Ed io a chi dedicarrò il mio Candelaio? a chi, o gran
destino, ti piace ch’io intitoli il mio bel paranimfo, il
mio bon corifeo? a chi inviarrò quel che dal sirio influsso
celeste, in questi piú cuocenti giorni, ed ore piú
lambiccanti che dicon caniculari, mi han fatto piovere nel
cervello le stelle fisse, le vaghe lucciole del firmamento
mi han crivellato sopra, il decano de’ dodici segni m’ha
balestrato in capo, e ne l’orecchie interne m’han soffiato
i sette lumi erranti? A chi s’è voltato, - dico io, - a
chi riguarda, a chi prende la mira? A Sua Santità? no. A
Sua Maestà Cesarea? no. A Sua Serenità? no. A Sua
Altezza, Signoria illustrissima e reverendissima? non, no.

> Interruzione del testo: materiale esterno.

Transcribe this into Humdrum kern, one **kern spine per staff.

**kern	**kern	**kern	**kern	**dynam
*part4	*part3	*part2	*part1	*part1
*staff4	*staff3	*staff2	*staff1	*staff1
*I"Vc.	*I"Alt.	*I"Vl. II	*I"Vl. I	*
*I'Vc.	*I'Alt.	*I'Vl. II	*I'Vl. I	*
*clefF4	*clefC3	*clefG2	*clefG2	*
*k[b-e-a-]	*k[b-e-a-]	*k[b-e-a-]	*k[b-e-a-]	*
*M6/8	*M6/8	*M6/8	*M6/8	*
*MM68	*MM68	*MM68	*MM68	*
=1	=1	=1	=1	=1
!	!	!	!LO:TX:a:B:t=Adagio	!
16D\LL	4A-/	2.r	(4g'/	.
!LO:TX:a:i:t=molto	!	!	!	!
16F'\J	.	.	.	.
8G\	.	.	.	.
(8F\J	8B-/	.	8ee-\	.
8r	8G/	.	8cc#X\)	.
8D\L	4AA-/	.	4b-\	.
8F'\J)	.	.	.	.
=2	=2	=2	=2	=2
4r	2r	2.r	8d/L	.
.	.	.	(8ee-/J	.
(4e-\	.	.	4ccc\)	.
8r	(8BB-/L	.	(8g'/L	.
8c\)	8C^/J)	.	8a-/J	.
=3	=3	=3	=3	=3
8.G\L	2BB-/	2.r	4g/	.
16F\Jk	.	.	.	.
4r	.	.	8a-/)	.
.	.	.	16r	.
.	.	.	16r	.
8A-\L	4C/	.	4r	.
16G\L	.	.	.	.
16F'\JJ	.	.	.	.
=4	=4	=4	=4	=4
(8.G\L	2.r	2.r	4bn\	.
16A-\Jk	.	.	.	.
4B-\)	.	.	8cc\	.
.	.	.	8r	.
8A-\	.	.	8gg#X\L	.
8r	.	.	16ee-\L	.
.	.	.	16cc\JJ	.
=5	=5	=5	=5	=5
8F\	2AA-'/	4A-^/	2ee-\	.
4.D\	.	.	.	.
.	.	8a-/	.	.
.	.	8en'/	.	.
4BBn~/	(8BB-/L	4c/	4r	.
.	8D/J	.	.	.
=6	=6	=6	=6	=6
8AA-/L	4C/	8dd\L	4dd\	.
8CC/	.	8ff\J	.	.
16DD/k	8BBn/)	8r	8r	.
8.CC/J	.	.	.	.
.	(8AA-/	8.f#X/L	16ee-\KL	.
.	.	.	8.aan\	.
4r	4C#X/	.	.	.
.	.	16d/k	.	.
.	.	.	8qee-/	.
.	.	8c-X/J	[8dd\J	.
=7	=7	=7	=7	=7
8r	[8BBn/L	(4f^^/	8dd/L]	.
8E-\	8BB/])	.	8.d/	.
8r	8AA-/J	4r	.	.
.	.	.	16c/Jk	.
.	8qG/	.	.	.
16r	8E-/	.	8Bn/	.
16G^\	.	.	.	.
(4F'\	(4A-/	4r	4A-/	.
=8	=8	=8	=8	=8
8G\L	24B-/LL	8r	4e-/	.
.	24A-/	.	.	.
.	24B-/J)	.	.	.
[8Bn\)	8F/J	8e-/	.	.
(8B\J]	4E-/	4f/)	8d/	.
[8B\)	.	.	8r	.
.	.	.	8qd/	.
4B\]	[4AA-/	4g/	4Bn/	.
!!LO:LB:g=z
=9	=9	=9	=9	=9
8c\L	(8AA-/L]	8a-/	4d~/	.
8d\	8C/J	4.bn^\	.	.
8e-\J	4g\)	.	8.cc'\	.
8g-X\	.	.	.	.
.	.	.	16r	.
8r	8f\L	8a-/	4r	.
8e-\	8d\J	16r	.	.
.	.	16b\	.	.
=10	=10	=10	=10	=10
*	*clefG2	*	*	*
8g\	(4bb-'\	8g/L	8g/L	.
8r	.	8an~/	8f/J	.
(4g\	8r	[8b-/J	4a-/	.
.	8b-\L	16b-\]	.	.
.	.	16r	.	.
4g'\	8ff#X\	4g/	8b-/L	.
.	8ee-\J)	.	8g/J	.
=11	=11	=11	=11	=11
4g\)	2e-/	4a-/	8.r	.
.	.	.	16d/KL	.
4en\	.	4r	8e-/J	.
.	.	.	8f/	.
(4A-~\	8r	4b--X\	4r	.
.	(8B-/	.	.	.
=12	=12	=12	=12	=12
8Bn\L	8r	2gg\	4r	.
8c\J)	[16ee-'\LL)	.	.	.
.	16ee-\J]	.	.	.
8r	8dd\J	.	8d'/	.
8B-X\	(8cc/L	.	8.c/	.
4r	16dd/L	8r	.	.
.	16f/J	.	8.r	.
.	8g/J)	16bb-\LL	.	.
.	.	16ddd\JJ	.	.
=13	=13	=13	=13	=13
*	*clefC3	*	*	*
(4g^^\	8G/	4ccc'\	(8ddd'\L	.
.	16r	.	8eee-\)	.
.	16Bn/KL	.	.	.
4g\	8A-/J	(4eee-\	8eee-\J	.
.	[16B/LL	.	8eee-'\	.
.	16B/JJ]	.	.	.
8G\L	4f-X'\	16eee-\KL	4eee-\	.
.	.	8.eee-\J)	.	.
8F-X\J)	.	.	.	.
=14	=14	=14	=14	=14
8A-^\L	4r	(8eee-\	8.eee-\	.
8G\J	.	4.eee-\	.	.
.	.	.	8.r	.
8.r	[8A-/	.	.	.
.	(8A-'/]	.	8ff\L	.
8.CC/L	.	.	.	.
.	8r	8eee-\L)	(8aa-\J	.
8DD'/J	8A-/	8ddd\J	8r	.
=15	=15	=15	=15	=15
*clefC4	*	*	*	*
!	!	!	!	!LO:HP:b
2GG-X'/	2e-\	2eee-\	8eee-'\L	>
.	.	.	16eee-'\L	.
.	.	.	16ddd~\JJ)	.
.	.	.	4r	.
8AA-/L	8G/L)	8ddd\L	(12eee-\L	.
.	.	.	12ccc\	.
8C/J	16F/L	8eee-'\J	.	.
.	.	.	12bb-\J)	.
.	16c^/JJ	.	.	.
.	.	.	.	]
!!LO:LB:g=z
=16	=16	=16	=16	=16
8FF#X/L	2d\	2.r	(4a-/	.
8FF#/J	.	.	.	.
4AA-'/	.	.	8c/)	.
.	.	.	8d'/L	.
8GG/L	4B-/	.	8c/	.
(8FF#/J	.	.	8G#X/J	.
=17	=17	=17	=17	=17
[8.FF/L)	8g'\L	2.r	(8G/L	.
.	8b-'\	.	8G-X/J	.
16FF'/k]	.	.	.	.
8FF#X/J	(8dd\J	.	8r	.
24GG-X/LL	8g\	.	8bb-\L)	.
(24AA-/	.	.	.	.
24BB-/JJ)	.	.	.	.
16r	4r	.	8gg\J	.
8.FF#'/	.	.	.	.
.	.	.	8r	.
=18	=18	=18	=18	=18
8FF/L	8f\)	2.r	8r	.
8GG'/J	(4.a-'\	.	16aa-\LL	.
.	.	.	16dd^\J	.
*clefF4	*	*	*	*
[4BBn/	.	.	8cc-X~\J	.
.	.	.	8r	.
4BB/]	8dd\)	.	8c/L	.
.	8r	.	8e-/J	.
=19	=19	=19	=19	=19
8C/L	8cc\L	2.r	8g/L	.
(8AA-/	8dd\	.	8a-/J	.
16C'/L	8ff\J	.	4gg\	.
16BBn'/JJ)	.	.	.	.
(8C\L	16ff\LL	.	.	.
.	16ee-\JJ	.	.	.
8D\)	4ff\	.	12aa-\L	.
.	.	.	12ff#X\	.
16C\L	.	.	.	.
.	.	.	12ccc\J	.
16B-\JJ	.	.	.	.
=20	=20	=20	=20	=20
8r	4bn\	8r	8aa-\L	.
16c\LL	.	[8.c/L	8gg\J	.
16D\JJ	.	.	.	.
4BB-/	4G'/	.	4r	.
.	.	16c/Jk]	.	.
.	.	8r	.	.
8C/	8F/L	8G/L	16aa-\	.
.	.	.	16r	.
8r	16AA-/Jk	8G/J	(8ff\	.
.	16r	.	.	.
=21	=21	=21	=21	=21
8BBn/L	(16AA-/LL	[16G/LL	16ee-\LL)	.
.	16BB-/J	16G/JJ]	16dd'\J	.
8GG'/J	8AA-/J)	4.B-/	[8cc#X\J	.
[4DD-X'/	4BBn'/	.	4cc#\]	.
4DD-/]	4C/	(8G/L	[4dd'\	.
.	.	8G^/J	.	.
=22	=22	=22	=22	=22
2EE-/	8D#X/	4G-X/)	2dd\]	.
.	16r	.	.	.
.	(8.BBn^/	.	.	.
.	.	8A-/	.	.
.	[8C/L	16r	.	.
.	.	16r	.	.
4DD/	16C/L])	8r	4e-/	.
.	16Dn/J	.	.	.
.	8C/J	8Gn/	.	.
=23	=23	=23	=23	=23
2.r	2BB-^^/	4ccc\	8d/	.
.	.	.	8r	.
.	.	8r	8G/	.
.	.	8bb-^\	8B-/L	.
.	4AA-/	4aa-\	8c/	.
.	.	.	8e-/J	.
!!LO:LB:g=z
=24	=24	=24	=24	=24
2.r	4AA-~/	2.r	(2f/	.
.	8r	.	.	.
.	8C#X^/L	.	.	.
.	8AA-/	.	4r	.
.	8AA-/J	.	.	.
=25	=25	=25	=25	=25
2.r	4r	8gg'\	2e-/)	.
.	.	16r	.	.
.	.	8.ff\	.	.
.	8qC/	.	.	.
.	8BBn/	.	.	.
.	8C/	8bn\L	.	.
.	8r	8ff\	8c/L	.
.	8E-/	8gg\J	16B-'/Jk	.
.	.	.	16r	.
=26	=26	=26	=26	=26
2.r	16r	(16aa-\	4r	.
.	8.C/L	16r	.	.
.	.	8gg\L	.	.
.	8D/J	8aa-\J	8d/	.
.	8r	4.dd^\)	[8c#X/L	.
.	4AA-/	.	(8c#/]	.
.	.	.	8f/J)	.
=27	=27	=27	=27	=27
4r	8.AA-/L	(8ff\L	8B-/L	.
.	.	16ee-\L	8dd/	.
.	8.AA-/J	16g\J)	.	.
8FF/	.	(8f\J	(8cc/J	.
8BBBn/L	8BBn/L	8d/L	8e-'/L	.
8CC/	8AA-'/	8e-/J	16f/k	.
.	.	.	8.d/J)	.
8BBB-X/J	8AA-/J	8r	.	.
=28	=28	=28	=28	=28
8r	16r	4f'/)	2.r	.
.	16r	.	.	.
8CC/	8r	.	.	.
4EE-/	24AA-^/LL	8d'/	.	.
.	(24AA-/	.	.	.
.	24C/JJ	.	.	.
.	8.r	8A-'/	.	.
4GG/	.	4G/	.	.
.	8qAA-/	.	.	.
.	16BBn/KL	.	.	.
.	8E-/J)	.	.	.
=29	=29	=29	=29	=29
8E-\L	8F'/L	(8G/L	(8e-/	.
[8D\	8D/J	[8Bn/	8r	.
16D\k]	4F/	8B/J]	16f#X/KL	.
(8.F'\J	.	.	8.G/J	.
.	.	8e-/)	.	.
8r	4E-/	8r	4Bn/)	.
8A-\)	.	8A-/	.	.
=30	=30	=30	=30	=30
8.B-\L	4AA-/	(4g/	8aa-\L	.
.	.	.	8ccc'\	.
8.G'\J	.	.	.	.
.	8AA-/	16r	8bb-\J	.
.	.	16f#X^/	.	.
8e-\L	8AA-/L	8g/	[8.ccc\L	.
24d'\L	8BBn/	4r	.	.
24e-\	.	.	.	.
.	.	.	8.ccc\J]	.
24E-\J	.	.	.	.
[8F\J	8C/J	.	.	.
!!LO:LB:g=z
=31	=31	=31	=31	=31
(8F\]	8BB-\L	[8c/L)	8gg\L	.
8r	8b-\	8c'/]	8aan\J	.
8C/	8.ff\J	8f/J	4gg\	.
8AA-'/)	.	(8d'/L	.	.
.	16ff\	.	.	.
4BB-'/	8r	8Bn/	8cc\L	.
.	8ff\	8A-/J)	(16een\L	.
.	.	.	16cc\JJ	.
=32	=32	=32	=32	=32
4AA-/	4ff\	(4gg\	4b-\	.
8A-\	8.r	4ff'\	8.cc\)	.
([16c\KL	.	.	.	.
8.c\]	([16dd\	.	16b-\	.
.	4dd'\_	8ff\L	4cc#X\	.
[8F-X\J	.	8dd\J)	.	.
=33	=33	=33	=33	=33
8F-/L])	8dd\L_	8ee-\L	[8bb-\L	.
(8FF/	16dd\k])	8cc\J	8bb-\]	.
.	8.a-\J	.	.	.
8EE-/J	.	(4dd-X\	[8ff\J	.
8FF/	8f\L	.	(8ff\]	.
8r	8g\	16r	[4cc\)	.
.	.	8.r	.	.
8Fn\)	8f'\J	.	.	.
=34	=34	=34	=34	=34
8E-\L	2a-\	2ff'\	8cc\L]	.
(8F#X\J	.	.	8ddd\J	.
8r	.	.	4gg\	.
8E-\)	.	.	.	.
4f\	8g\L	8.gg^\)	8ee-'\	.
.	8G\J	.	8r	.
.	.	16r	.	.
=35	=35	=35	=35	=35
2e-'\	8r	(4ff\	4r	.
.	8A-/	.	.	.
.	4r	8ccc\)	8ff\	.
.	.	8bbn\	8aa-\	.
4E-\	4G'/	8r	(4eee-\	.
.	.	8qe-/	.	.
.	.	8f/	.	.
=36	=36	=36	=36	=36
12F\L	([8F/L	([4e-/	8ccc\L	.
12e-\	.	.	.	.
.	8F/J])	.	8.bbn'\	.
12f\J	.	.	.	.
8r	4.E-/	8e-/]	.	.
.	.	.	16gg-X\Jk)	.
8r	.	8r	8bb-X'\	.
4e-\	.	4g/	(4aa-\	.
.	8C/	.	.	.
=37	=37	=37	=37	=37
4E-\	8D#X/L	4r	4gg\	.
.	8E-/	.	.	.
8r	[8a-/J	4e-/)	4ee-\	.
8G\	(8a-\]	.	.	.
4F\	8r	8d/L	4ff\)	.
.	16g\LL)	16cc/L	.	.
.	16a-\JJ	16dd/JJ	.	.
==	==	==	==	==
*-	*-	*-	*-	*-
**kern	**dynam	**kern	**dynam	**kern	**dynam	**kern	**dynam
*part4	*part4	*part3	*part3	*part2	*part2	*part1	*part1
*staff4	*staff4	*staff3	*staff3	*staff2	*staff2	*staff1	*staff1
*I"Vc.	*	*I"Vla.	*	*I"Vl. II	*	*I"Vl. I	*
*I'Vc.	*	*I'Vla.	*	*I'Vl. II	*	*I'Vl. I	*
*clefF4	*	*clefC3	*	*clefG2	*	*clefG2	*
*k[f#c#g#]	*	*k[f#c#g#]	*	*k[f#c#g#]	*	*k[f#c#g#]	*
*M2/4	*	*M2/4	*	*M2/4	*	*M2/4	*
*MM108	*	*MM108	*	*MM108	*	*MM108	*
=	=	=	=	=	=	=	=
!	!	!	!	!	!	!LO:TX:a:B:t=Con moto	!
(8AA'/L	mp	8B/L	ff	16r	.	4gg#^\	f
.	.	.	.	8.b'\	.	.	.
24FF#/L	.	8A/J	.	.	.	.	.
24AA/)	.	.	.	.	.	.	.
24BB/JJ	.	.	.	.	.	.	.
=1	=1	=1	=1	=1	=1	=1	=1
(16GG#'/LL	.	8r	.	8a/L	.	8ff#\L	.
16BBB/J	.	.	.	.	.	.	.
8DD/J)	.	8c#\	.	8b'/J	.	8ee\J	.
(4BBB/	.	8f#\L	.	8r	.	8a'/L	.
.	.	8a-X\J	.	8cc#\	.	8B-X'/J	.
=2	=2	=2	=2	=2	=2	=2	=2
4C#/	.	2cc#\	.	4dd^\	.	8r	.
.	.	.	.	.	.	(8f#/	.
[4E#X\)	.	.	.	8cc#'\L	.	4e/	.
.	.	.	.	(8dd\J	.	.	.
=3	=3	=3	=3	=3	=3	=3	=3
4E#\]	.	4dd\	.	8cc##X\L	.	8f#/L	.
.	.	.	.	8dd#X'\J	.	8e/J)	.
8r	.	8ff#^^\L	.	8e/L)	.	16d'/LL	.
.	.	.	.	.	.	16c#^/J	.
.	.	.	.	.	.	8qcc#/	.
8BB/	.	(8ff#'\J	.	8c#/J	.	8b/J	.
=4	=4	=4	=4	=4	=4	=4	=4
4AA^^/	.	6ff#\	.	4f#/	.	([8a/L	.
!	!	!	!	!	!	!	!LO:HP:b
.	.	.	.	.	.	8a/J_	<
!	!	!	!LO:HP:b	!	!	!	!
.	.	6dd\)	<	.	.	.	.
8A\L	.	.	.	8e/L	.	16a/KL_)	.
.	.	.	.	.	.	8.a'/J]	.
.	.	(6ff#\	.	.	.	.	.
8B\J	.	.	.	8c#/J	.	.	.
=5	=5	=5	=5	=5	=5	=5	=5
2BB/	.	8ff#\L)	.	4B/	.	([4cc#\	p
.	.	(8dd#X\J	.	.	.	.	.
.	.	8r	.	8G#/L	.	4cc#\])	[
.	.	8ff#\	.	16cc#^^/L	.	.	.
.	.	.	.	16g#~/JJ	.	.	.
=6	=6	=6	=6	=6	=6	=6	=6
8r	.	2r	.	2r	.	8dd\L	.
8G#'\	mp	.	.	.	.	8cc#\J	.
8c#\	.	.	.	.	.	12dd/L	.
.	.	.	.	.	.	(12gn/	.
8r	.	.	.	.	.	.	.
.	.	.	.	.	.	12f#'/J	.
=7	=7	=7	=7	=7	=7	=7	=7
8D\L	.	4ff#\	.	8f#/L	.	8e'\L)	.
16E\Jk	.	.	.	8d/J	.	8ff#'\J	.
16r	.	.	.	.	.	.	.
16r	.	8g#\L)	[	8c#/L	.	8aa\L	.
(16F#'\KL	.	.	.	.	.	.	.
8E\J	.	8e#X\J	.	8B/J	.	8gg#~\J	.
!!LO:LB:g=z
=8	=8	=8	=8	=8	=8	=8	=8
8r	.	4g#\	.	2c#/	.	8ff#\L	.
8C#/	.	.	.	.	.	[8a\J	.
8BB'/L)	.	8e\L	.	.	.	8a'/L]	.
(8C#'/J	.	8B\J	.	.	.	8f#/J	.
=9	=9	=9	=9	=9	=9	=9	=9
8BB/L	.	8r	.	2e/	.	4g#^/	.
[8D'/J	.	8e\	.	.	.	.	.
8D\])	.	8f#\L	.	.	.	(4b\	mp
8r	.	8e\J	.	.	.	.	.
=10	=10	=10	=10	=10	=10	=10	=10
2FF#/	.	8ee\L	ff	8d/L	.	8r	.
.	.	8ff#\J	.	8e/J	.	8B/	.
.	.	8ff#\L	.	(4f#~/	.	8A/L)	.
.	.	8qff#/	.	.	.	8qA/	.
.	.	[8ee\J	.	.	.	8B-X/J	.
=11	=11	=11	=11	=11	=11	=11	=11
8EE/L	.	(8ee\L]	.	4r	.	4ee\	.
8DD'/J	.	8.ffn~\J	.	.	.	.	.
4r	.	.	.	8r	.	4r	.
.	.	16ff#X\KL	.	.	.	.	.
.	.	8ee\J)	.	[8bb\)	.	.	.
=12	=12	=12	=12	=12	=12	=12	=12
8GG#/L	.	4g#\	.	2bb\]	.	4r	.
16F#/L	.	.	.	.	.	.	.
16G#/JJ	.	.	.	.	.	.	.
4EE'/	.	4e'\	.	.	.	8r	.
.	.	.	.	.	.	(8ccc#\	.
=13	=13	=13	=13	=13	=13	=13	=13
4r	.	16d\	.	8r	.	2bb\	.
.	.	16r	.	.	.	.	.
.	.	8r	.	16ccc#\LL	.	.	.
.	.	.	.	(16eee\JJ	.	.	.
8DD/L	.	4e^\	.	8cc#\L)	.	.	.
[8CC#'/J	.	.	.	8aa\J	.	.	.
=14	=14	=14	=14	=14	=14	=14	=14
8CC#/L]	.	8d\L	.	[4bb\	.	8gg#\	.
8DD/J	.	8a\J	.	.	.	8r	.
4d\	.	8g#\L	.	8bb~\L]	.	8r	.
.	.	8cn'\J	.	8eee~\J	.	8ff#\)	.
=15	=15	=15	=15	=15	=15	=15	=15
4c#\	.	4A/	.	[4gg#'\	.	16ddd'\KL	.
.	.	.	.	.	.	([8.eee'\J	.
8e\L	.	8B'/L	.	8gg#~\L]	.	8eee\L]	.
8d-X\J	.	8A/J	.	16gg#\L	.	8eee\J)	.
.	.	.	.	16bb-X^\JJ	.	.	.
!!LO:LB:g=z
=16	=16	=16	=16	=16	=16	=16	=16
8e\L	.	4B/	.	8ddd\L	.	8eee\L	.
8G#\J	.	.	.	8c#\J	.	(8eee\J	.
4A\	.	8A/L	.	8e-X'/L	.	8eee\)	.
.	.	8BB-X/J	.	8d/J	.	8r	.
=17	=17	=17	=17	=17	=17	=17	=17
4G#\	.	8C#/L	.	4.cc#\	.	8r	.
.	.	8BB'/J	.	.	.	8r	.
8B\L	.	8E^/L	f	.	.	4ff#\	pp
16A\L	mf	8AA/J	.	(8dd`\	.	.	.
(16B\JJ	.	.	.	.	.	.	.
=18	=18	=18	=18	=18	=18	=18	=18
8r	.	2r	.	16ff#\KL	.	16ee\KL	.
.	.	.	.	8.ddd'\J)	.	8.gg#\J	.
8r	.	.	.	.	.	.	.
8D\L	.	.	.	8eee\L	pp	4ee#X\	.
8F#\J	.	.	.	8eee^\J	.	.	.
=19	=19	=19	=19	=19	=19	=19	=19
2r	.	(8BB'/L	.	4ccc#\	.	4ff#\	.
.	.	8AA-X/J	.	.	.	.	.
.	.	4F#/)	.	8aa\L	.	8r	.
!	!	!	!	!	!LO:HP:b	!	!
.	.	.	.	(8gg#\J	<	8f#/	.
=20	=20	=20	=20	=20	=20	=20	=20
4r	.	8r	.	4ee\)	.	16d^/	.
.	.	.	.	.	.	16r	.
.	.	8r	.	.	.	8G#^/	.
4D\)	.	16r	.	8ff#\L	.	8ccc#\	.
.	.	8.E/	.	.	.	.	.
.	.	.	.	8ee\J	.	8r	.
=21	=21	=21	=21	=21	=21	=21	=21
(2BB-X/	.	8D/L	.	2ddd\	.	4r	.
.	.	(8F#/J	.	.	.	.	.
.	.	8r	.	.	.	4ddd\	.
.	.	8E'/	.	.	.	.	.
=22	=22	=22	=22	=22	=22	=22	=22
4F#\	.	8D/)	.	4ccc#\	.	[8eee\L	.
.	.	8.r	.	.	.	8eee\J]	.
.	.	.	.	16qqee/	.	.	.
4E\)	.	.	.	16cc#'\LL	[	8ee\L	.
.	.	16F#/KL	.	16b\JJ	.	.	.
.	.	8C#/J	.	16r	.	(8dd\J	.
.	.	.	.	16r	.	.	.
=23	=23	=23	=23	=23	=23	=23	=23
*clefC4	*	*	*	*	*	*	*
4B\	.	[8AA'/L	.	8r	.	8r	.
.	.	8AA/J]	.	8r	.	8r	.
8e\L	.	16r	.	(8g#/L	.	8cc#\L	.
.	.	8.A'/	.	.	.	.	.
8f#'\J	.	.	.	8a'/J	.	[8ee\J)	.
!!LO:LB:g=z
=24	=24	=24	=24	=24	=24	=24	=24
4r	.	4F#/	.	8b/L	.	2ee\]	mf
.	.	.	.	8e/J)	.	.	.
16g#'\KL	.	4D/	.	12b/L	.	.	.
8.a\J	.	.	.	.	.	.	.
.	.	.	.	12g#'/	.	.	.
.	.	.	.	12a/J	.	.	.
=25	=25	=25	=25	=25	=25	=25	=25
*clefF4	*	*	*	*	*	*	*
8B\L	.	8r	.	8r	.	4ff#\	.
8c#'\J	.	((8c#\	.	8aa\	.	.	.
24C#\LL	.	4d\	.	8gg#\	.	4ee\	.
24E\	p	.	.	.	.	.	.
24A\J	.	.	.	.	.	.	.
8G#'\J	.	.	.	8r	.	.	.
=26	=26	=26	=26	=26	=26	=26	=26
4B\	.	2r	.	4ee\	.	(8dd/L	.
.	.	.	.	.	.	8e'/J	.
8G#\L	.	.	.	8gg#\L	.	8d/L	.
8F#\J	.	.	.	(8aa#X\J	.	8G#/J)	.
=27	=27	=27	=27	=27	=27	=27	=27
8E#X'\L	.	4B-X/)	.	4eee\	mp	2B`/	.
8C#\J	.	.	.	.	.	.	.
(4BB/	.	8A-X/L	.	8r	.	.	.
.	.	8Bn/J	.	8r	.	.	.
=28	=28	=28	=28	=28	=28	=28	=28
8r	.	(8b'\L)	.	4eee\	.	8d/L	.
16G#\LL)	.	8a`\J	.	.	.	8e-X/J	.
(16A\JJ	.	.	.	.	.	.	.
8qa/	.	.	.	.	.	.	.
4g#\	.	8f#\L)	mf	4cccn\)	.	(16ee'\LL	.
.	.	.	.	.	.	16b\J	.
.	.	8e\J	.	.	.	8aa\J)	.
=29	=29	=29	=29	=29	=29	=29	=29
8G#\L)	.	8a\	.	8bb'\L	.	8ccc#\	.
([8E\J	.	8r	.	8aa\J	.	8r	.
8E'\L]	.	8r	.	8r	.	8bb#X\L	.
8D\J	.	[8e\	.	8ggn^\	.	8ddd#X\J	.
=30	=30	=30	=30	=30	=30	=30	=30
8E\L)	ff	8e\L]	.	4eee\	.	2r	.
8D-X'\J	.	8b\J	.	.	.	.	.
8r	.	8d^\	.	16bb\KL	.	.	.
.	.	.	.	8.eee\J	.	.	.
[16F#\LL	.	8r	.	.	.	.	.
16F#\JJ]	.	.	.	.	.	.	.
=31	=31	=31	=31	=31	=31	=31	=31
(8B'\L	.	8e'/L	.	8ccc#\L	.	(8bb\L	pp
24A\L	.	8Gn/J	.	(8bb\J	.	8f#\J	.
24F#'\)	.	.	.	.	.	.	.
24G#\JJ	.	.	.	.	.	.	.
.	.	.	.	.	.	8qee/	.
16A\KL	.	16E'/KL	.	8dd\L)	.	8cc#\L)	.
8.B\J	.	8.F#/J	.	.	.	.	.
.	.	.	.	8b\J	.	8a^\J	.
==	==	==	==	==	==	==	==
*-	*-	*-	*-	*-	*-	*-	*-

Per mia fé, non è prencipe o cardinale, re, imperadore o
papa che mi levarrà questa candela di mano, in questo
sollennissimo offertorio. A voi tocca, a voi si dona; e voi
o l’attaccarrete al vostro cabinetto o la ficcarrete al
vostro candeliero, in superlativo dotta, saggia, bella e
generosa mia s[ignora] Morgana: voi, coltivatrice del
campo dell’animo mio, che, dopo aver attrite le glebe
della sua durezza e assottigliatogli il stile, - acciò che la
polverosa nebbia sullevata dal vento della leggerezza
non offendesse gli occhi di questo e quello, - con acqua
divina, che dal fonte del vostro spirto deriva, m’abbeveraste
l’intelletto. Però, a tempo che ne posseamo toccar
la mano, per la prima vi indrizzai Gli pensier gai; apresso:
Il tronco d’acqua viva. Adesso che, tra voi che godete
al seno d’Abraamo, e me che, senza aspettar quel tuo
soccorso che solea refrigerarmi la lingua, desperatamente
ardo e sfavillo, intermezza un gran caos, pur troppo
invidioso del mio bene, per farvi vedere che non può
far quel medesmo caos, che il mio amore, con qualche
proprio ostaggio e material presente, non passe al suo
marcio dispetto, eccovi la candela che vi vien porgiuta
per questo Candelaio che da me si parte, la qual in
questo paese, ove mi trovo, potrà chiarir alquanto certe
Ombre dell’idee, le quali in vero spaventano le bestie e,
come fussero diavoli danteschi, fan rimaner gli asini
lungi a dietro; ed in codesta patria, ove voi siete, potrà
far contemplar l’animo mio a molti, e fargli vedere che
non è al tutto smesso.
Salutate da mia parte quell’altro Candelaio di carne
ed ossa, delle quali è detto che «Regnum Dei non
possidebunt»; e ditegli che non goda tanto che costì si dica la
mia memoria esser stata strapazzata a forza di piè di
porci e calci d’asini: perché a quest’ora a gli asini son
mozze l’orecchie, ed i porci qualche dicembre me la
pagarranno. E che non goda tanto con quel suo detto:
«Abiit in regionem longinquam»; perché, si avverrà
giamai ch’i cieli mi concedano ch’io effettualmente possi
dire: «Surgam et ibo», cotesto vitello saginato senza
dubbio sarrà parte della nostra festa. Tra tanto, viva e si
governe, ed attenda a farsi piú grasso che non è; perché,
dall’altro canto, io spero di ricovare il lardo, dove ho
persa l’erba, si non sott’un mantello, sotto un altro, si
non in una, in un’altra vita. Ricordatevi, Signora, di quel
che credo che non bisogna insegnarvi: - Il tempo tutto
toglie e tutto dà; ogni cosa si muta, nulla s’annichila; è
un solo che non può mutarsi, un solo è eterno, e può
perseverare eternamente uno, simile e medesmo. - Con
questa filosofia l’animo mi s’aggrandisse, e me si magnifica
l’intelletto. Però, qualunque sii il punto di questa sera
ch’aspetto, si la mutazione è vera, io che son ne la
notte, aspetto il giorno, e quei che son nel giorno, aspettano
la notte: tutto quel ch’è, o è cqua o llà, o vicino o
lungi, o adesso o poi, o presto o tardi. Godete, dunque,
e, si possete, state sana, ed amate chi v’ama.